Betroffene schöpfen Hoffnung in zähem Kampf um Sorgerecht. Gesetzesänderung ist absehbar.

Schwarzwald-Baar-Kreis - Warum darf ein Lehrer hunderte Schüler betreuen, sein eigenes Kind aber wird ihm entzogen? Wieso müssen Väter Unterhalt zahlen, dürfen ihr Kind aber nicht sehen? Bislang entscheidet allein die Mutter über das Sorgerecht. Ein Urteil des Bundesverfassungsgerichts könnte das jetzt ändern.

 

Laut Urteil des Karlsruher Gerichts können nun auch Männer, die nicht mit der Mutter des Kindes zusammenleben oder verheiratet sind, Sorgerecht beantragen, selbst wenn sich diese dagegen ausspricht. Damit folgte das Bundesverfassungsgericht der Auffassung des Europäischen Gerichtshofs, der das geltende Sorgerecht als Verstoß gegen die Menschenrechtskonvention anerkannte, da es Kindern das Recht auf gemeinsame elterliche Sorge entziehe. Ein Schritt in die richtige Richtung, meint der Väteraufbruch für Kinder (VafK) Schwarzwald-Baar-Heuberg.

Derzeit werden zwei Möglichkeiten zur Sorgerechtsregelung diskutiert: Die Antragslösung sieht vor, dass Väter das Sorgerecht beantragen, wodurch die Familiengerichte aber deutlich belastet würden. Alternativ könnte beiden Elternteilen von Geburt an ein gemeinsames Sorgerecht zugesprochen werden, es sei denn die Mutter widerspricht.

"Es wird definitiv eine Änderung geben", war vom Büro der Bundestagsabgeordneten Ute Granold (CDU) zu erfahren. Die Varianten würden in der Koalition diskutiert. Ein Gesetzesentwurf könnte noch in diesem Jahr in den Bundestag gehen, dann vom Rechtsausschuss geprüft und Anfang 2011 beschlossen werden.

"Vätern geht es nicht ums Sorgerecht", verdeutlicht Jürgen Griese, Sprecher der VafK-Kreisgruppe, "wir wollen nur unsere Pflichten wahrnehmen und nachfragen dürfen, etwa wenn das Kind im Krankenhaus liegt." Leider liege der Fokus der Gesellschaft auf einer Minderheit von Vätern, die ihre Pflichten nicht wahrnehmen wollen. Jene, die sich um ihre Kinder bemühen, würden nicht wahrgenommen. Entziehe man aber einer Mutter das Sorgerecht, so sei das Entsetzen groß. "Das ist ein gesamtgesellschaftliches Problem", verdeutlicht Griese, "den Kindern wird der Vater und damit ein Vorbild entzogen."

Zwei mal pro Woche sieht ein junger Mann, der nur das Umgangsrecht hat, seine Kinder. Nicht viel, "aber ich habe gelernt, das bisschen zu würdigen", sagt er. Der Umgang mit den Kindern funktioniere nur, wenn es die Mutter zulasse. Den Gang zum Familienrecht sieht er erst als letzten Ausweg. Inzwischen habe er festgestellt, dass er "der Einäugige unter den Blinden" sei: "Ich darf meine Kinder wenigstens sehen."

"Am Wochenende fahre ich sechs Stunden, um meinen Sohn zu sehen", berichtet ein anderer Vater, "und dann werde ich manchmal von der Mutter an der Tür abgewiesen."
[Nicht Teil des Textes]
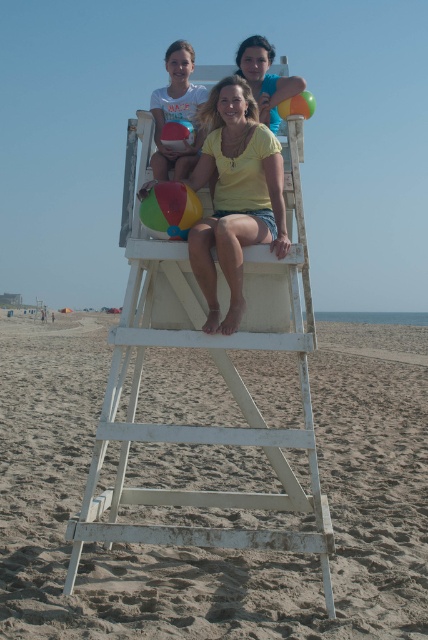
Consider the image. You are a photographer standing at the edge of the beach, and you want to take a photo of the white wooden lifeguard chair at center and the matte yellow shirt at upper center. If your camera has a maximum focus range of 30 feet, can you capture both subjects clearly in one shot?

The white wooden lifeguard chair at center is 34.04 feet from the matte yellow shirt at upper center. Since the distance between them exceeds the camera maximum focus range of 30 feet, you cannot capture both subjects clearly in one shot.

You are a photographer taking a picture of the white wooden lifeguard chair at center and the yellow matte shirt at center. Which object should you focus on first if you want to capture both in sharp focus?

The white wooden lifeguard chair at center is below the yellow matte shirt at center, so you should focus on the yellow matte shirt at center first to ensure both are in sharp focus.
Seit neuneinhalb Jahren engagieren sich die Väter in der Kreisgruppe des VafK für mehr Rechte. So frustrierend die Situation für viele ist, haben sie doch einige Erfolge erzielen können. Die Diskussion des Cochemer Modells etwa, das die "mutterzentrierte Betrachtung der Erziehung" in Frage stellt, habe dazu beigetragen, Gerichtsprozesse zu beschleunigen. Und auch bei den Ämtern erfahren die Betroffenen "weniger Gegenwind". Das "Feindbild Mann" löse sich langsam auf, nach und nach finde ein Umdenken statt, sagt Jürgen Griese. Und: "Der Väteraufbruch wird angehört."

Mit dem Vorsitzenden des Rechtsausschusses, Siegfried Kauder, sind die betroffenen Väter in Kontakt. Sie wollen keine Bevorzugung von Vater oder Mutter: "Entscheidend ist, was gut für das Kind ist."